:: BRIEF 1 ::
Decide whether each statement below agrees with the forum post about pie dough and scales: (a) learning pie dough with a scale teaches why those amounts are used; (b) for some things, experience yields more precision than a scale; (c) the post quotes Foodpump as saying Egyptian hieroglyphics show bakers using scales. Answer each with yes or no and quote the deciding words of the post.

* * * * * * *

The real point, it seems to me, is that those who rely on precise measures cannot conceive of a possibility that experience can substitute for the precision they rely on. 

 

I would go one step further: for some things experience doesn't merely substitute for the precision of a scale, it gives you more precision:

 

If you learn to make pie dough using a scale, you'll never learn why you're using those amounts, or what happens if you use different amounts, or why your recipe no longer works now that you're buying this new butter, or different size eggs, or if the weather is more humid, etc etc...

 

If you learn to make pie dough with someone explaining what roles the flour, the eggs and the butter play in the final dough, and showing you what kind of texture you're going for, and how to rectify your dough if the texture is a bit too crumbly or if it's a bit too sticky, with a bit of experience you'll be able to make a perfect pie dough in any conditions, with or without a scale, with any quality butter, any size eggs, in any weather, at any altitude, etc. And chances are your pie dough will taste better. 


Edited by French Fries - 8/3/12 at 3:40pm
post #62 of 66

Foodpump, you write:

Ehh..... Scales were around about the same time people figured out how to grind grain. Like I said, teh Egyptians had hyroglyphics(sp?) depicting bakrs using scales and unloading loaves from ovens.

* * * * * * *

:: BRIEF 2 ::
Arrange the records as a Markdown table with the columns n and Line, starting with the first line of the records and going on through the line with "Papéis Inesperados e A Volta ao Dia em 80", omitting blank lines.

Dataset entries
* * * * * * *

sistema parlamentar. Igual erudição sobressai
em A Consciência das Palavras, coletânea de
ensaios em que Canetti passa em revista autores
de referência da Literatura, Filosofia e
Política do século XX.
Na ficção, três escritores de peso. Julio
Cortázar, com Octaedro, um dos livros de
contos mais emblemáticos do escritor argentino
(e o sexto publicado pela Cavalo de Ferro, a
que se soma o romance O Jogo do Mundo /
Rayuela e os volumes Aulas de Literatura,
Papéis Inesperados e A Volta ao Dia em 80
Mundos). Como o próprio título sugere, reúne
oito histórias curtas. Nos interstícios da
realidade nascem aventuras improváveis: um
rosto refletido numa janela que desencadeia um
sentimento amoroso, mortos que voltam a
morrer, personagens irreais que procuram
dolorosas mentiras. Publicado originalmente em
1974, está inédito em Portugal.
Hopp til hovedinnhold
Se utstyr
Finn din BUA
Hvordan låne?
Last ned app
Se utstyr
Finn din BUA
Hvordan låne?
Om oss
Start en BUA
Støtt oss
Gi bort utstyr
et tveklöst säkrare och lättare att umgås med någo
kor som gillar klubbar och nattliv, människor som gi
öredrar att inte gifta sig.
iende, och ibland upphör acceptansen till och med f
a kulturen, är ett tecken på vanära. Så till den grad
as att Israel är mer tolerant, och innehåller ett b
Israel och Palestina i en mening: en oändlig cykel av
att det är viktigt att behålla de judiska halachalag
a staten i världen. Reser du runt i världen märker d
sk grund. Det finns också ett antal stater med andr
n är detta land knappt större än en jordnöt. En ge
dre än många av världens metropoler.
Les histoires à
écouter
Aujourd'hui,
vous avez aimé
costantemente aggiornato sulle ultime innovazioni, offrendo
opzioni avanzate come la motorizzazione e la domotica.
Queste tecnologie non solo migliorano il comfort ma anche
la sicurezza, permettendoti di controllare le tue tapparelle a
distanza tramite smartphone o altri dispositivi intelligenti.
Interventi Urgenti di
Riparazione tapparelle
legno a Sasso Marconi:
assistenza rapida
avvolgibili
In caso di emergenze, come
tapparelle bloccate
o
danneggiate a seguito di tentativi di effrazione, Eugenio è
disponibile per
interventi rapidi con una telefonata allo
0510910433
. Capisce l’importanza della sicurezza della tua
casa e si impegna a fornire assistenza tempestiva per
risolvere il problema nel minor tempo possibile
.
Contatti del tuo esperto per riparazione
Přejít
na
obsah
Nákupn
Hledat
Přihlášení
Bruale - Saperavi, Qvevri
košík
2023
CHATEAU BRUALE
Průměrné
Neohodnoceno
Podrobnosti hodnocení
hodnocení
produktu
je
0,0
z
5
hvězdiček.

* * * * * * *

:: EXERCISE ANSWER 1 ::
(a) No: "you'll never learn why you're using those amounts"
(b) Yes: "it gives you more precision"
(c) Yes: "teh Egyptians had hyroglyphics(sp?) depicting bakrs using scales"

:: EXERCISE ANSWER 2 ::
| n | Line |
|---|---|
| 1 | sistema parlamentar. Igual erudição sobressai |
| 2 | em A Consciência das Palavras, coletânea de |
| 3 | ensaios em que Canetti passa em revista autores |
| 4 | de referência da Literatura, Filosofia e |
| 5 | Política do século XX. |
| 6 | Na ficção, três escritores de peso. Julio |
| 7 | Cortázar, com Octaedro, um dos livros de |
| 8 | contos mais emblemáticos do escritor argentino |
| 9 | (e o sexto publicado pela Cavalo de Ferro, a |
| 10 | que se soma o romance O Jogo do Mundo / |
| 11 | Rayuela e os volumes Aulas de Literatura, |
| 12 | Papéis Inesperados e A Volta ao Dia em 80 |